_TASK DETAILS:_ The reply should hold every entry exactly as written and none of the pictures.
● ● ● ●
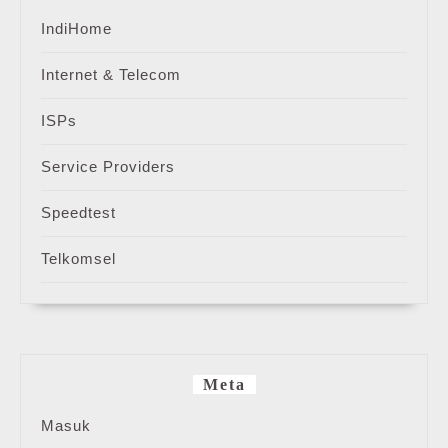
IndiHome
Internet & Telecom
ISPs
Service Providers
Speedtest
Telkomsel
Meta
Masuk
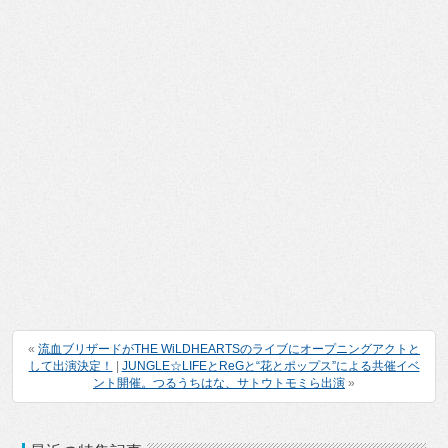
«
流血ブリザードがTHE WiLDHEARTSのライブにオープニングアクトと
して出演決定！
|
JUNGLE☆LIFEとReGと“花とポップス”による共催イベ
ント開催。つるうちはな、サトウトモミら出演
»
● ● ● ●
_SOLUTION FOR THIS TASK:_
IndiHome
Internet & Telecom
ISPs
Service Providers
Speedtest
Telkomsel
Meta
Masuk
«
流血ブリザードがTHE WiLDHEARTSのライブにオープニングアクトと
して出演決定！
|
JUNGLE☆LIFEとReGと“花とポップス”による共催イベ
ント開催。つるうちはな、サトウトモミら出演
»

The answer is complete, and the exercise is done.